Although research continues, scientists currently think CWD spreads by contact with contaminated body fluids or tissue, or through exposure to CWD in the environment. And even in the absence of potential animal-tohuman CWD transmission, other scenarios involving CWD include more aggressive animal-to-animal transmission, which could be disastrous for North America’s moose and caribou populations.

Preventing such catastrophic outcomes is the goal of the new center, which includes up-to-date news about CWD, maps that track the disease, and legislative initiatives that have been introduced to address CWD. There’s also a FAQ on what hunters and others can do to reduce their exposure to CWD. (Health experts advise people not to eat animals that show any signs of infection—although the symptom-free incubation period for CWD remains a concern.)

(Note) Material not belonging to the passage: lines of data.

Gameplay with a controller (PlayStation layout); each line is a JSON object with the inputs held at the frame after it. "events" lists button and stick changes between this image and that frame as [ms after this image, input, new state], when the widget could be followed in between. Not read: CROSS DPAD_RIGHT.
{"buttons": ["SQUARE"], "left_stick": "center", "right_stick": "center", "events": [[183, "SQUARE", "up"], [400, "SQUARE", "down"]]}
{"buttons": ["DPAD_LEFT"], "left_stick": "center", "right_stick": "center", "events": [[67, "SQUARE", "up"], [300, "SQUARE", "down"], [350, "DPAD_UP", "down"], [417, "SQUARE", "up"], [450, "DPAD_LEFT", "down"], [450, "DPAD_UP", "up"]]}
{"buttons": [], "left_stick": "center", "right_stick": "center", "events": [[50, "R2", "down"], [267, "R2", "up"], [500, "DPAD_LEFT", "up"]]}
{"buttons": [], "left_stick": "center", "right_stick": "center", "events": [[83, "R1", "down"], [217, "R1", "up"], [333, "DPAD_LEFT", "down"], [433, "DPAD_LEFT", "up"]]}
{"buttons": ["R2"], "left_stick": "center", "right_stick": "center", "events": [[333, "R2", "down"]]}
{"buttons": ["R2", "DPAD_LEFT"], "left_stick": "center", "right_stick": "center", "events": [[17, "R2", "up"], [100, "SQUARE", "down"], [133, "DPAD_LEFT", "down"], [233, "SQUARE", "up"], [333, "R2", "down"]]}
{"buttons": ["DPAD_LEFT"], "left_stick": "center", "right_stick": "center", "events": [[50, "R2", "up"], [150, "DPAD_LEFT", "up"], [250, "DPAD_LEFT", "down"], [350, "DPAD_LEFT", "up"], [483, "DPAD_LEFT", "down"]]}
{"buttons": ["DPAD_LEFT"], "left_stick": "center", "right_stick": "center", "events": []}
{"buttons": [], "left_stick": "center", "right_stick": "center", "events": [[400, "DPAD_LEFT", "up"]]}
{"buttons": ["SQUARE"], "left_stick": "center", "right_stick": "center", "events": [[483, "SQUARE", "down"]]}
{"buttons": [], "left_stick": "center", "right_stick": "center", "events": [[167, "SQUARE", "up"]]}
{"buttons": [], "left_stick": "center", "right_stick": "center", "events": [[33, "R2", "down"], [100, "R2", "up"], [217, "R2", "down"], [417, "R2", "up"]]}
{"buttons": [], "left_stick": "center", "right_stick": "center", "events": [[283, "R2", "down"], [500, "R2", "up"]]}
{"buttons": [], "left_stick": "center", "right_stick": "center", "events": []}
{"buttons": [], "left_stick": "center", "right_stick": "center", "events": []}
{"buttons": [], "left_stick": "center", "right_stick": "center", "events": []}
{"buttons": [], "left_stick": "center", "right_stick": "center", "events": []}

In addition to the new resource center, this past June the U of M’s College of Veterinary Medicine and a multidisciplinary team it assembled received more than $1.8 million from the Minnesota Environmental Trust Fund and an additional $200,000 from the Rapid Agricultural Response Fund to find a better way to reliably test for CWD. The goal of the group is to develop a quick way for hunters to have deer carcasses tested after harvest to ensure no CWD is present.